#### Records for the task
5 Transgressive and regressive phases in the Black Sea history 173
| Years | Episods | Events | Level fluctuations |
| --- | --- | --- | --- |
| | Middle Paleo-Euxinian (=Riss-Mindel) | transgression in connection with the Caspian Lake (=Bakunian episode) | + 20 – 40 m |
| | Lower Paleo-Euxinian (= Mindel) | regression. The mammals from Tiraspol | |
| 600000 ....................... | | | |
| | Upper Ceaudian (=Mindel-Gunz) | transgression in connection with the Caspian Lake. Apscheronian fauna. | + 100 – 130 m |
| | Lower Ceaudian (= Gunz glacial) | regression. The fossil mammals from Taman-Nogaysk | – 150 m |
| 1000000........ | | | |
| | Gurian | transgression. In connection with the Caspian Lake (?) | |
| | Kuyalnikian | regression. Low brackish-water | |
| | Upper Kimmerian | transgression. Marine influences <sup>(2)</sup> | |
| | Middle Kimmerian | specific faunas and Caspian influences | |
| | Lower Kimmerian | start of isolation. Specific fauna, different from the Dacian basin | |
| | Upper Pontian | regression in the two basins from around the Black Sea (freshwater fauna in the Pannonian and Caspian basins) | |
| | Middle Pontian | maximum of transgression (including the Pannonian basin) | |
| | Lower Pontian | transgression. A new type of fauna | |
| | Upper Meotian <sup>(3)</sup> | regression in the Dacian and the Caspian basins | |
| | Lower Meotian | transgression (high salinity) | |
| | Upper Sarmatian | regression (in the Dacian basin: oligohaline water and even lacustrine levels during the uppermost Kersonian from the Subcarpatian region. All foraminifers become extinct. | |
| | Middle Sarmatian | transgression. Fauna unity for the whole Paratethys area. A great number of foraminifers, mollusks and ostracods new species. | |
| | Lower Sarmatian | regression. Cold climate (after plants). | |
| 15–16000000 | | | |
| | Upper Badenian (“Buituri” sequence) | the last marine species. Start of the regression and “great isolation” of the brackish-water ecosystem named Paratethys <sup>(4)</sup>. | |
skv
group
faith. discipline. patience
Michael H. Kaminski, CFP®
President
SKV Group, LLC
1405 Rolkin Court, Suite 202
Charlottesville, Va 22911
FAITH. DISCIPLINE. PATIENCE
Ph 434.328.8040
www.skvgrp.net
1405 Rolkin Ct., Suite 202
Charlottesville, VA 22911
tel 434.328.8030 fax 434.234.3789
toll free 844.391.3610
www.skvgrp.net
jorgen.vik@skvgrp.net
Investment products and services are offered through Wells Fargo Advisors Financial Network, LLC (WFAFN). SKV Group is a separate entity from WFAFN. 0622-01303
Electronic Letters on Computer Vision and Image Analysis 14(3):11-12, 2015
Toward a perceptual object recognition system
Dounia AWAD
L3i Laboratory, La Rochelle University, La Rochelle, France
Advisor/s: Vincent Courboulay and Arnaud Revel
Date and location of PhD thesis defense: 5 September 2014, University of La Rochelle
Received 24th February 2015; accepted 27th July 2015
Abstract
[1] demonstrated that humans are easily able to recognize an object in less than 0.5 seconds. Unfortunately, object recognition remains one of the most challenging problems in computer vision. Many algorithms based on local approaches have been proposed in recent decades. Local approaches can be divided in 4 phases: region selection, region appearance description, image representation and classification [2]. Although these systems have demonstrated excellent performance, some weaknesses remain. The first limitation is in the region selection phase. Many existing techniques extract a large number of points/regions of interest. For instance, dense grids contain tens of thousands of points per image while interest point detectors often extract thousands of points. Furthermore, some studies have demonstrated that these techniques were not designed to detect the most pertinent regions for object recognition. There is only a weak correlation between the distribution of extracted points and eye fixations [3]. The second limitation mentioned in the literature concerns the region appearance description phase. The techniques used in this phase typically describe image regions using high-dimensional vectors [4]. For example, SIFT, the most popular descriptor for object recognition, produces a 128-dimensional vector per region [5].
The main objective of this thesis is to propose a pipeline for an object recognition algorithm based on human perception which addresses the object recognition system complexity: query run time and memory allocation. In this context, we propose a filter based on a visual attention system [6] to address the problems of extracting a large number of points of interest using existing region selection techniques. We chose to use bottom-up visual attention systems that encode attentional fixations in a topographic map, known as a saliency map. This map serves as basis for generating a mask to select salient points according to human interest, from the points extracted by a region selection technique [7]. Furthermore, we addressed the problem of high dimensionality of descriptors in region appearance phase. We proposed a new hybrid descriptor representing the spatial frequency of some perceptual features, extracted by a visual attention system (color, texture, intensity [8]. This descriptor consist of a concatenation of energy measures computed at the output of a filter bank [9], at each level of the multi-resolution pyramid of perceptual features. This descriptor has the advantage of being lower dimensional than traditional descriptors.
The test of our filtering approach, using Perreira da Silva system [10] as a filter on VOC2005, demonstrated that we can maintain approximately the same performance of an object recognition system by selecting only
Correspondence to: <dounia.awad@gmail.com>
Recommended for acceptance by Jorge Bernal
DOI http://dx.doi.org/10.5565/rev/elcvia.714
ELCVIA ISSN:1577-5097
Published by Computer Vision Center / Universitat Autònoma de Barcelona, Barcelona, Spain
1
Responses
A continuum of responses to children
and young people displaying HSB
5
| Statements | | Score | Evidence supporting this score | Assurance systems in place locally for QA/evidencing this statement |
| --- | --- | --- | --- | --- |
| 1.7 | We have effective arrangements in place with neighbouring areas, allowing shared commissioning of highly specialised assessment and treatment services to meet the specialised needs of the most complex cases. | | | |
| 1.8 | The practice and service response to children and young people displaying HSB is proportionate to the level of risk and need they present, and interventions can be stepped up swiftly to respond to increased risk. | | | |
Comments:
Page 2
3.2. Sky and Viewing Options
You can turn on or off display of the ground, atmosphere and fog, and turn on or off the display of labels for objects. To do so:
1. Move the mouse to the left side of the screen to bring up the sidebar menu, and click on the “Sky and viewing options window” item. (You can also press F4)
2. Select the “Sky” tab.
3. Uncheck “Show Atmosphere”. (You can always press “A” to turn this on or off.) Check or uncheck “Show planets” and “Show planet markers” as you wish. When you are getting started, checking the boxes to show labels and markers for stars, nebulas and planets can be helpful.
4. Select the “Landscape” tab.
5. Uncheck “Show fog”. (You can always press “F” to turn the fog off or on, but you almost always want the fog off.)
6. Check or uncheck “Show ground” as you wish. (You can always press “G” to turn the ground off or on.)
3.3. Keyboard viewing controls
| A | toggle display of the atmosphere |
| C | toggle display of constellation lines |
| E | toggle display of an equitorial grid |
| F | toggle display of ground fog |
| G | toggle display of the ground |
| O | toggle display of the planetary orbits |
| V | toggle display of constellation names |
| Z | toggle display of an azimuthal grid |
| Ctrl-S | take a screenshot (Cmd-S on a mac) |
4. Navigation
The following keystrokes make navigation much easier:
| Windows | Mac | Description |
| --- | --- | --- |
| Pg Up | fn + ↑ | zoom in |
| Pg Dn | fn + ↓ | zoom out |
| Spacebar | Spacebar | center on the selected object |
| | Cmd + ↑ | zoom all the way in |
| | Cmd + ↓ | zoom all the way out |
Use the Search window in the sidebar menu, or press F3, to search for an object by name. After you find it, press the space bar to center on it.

#### Work instruction
Your response must contain the complete listing, copied without deviation.

#### Answer to this exercise
5 Transgressive and regressive phases in the Black Sea history 173
| Years | Episods | Events | Level fluctuations |
| --- | --- | --- | --- |
| | Middle Paleo-Euxinian (=Riss-Mindel) | transgression in connection with the Caspian Lake (=Bakunian episode) | + 20 – 40 m |
| | Lower Paleo-Euxinian (= Mindel) | regression. The mammals from Tiraspol | |
| 600000 ....................... | | | |
| | Upper Ceaudian (=Mindel-Gunz) | transgression in connection with the Caspian Lake. Apscheronian fauna. | + 100 – 130 m |
| | Lower Ceaudian (= Gunz glacial) | regression. The fossil mammals from Taman-Nogaysk | – 150 m |
| 1000000........ | | | |
| | Gurian | transgression. In connection with the Caspian Lake (?) | |
| | Kuyalnikian | regression. Low brackish-water | |
| | Upper Kimmerian | transgression. Marine influences <sup>(2)</sup> | |
| | Middle Kimmerian | specific faunas and Caspian influences | |
| | Lower Kimmerian | start of isolation. Specific fauna, different from the Dacian basin | |
| | Upper Pontian | regression in the two basins from around the Black Sea (freshwater fauna in the Pannonian and Caspian basins) | |
| | Middle Pontian | maximum of transgression (including the Pannonian basin) | |
| | Lower Pontian | transgression. A new type of fauna | |
| | Upper Meotian <sup>(3)</sup> | regression in the Dacian and the Caspian basins | |
| | Lower Meotian | transgression (high salinity) | |
| | Upper Sarmatian | regression (in the Dacian basin: oligohaline water and even lacustrine levels during the uppermost Kersonian from the Subcarpatian region. All foraminifers become extinct. | |
| | Middle Sarmatian | transgression. Fauna unity for the whole Paratethys area. A great number of foraminifers, mollusks and ostracods new species. | |
| | Lower Sarmatian | regression. Cold climate (after plants). | |
| 15–16000000 | | | |
| | Upper Badenian (“Buituri” sequence) | the last marine species. Start of the regression and “great isolation” of the brackish-water ecosystem named Paratethys <sup>(4)</sup>. | |
skv
group
faith. discipline. patience
Michael H. Kaminski, CFP®
President
SKV Group, LLC
1405 Rolkin Court, Suite 202
Charlottesville, Va 22911
FAITH. DISCIPLINE. PATIENCE
Ph 434.328.8040
www.skvgrp.net
1405 Rolkin Ct., Suite 202
Charlottesville, VA 22911
tel 434.328.8030 fax 434.234.3789
toll free 844.391.3610
www.skvgrp.net
jorgen.vik@skvgrp.net
Investment products and services are offered through Wells Fargo Advisors Financial Network, LLC (WFAFN). SKV Group is a separate entity from WFAFN. 0622-01303
Electronic Letters on Computer Vision and Image Analysis 14(3):11-12, 2015
Toward a perceptual object recognition system
Dounia AWAD
L3i Laboratory, La Rochelle University, La Rochelle, France
Advisor/s: Vincent Courboulay and Arnaud Revel
Date and location of PhD thesis defense: 5 September 2014, University of La Rochelle
Received 24th February 2015; accepted 27th July 2015
Abstract
[1] demonstrated that humans are easily able to recognize an object in less than 0.5 seconds. Unfortunately, object recognition remains one of the most challenging problems in computer vision. Many algorithms based on local approaches have been proposed in recent decades. Local approaches can be divided in 4 phases: region selection, region appearance description, image representation and classification [2]. Although these systems have demonstrated excellent performance, some weaknesses remain. The first limitation is in the region selection phase. Many existing techniques extract a large number of points/regions of interest. For instance, dense grids contain tens of thousands of points per image while interest point detectors often extract thousands of points. Furthermore, some studies have demonstrated that these techniques were not designed to detect the most pertinent regions for object recognition. There is only a weak correlation between the distribution of extracted points and eye fixations [3]. The second limitation mentioned in the literature concerns the region appearance description phase. The techniques used in this phase typically describe image regions using high-dimensional vectors [4]. For example, SIFT, the most popular descriptor for object recognition, produces a 128-dimensional vector per region [5].
The main objective of this thesis is to propose a pipeline for an object recognition algorithm based on human perception which addresses the object recognition system complexity: query run time and memory allocation. In this context, we propose a filter based on a visual attention system [6] to address the problems of extracting a large number of points of interest using existing region selection techniques. We chose to use bottom-up visual attention systems that encode attentional fixations in a topographic map, known as a saliency map. This map serves as basis for generating a mask to select salient points according to human interest, from the points extracted by a region selection technique [7]. Furthermore, we addressed the problem of high dimensionality of descriptors in region appearance phase. We proposed a new hybrid descriptor representing the spatial frequency of some perceptual features, extracted by a visual attention system (color, texture, intensity [8]. This descriptor consist of a concatenation of energy measures computed at the output of a filter bank [9], at each level of the multi-resolution pyramid of perceptual features. This descriptor has the advantage of being lower dimensional than traditional descriptors.
The test of our filtering approach, using Perreira da Silva system [10] as a filter on VOC2005, demonstrated that we can maintain approximately the same performance of an object recognition system by selecting only
Correspondence to: <dounia.awad@gmail.com>
Recommended for acceptance by Jorge Bernal
DOI http://dx.doi.org/10.5565/rev/elcvia.714
ELCVIA ISSN:1577-5097
Published by Computer Vision Center / Universitat Autònoma de Barcelona, Barcelona, Spain
1
Responses
A continuum of responses to children
and young people displaying HSB
5
| Statements | | Score | Evidence supporting this score | Assurance systems in place locally for QA/evidencing this statement |
| --- | --- | --- | --- | --- |
| 1.7 | We have effective arrangements in place with neighbouring areas, allowing shared commissioning of highly specialised assessment and treatment services to meet the specialised needs of the most complex cases. | | | |
| 1.8 | The practice and service response to children and young people displaying HSB is proportionate to the level of risk and need they present, and interventions can be stepped up swiftly to respond to increased risk. | | | |
Comments:
Page 2
3.2. Sky and Viewing Options
You can turn on or off display of the ground, atmosphere and fog, and turn on or off the display of labels for objects. To do so:
1. Move the mouse to the left side of the screen to bring up the sidebar menu, and click on the “Sky and viewing options window” item. (You can also press F4)
2. Select the “Sky” tab.
3. Uncheck “Show Atmosphere”. (You can always press “A” to turn this on or off.) Check or uncheck “Show planets” and “Show planet markers” as you wish. When you are getting started, checking the boxes to show labels and markers for stars, nebulas and planets can be helpful.
4. Select the “Landscape” tab.
5. Uncheck “Show fog”. (You can always press “F” to turn the fog off or on, but you almost always want the fog off.)
6. Check or uncheck “Show ground” as you wish. (You can always press “G” to turn the ground off or on.)
3.3. Keyboard viewing controls
| A | toggle display of the atmosphere |
| C | toggle display of constellation lines |
| E | toggle display of an equitorial grid |
| F | toggle display of ground fog |
| G | toggle display of the ground |
| O | toggle display of the planetary orbits |
| V | toggle display of constellation names |
| Z | toggle display of an azimuthal grid |
| Ctrl-S | take a screenshot (Cmd-S on a mac) |
4. Navigation
The following keystrokes make navigation much easier:
| Windows | Mac | Description |
| --- | --- | --- |
| Pg Up | fn + ↑ | zoom in |
| Pg Dn | fn + ↓ | zoom out |
| Spacebar | Spacebar | center on the selected object |
| | Cmd + ↑ | zoom all the way in |
| | Cmd + ↓ | zoom all the way out |
Use the Search window in the sidebar menu, or press F3, to search for an object by name. After you find it, press the space bar to center on it.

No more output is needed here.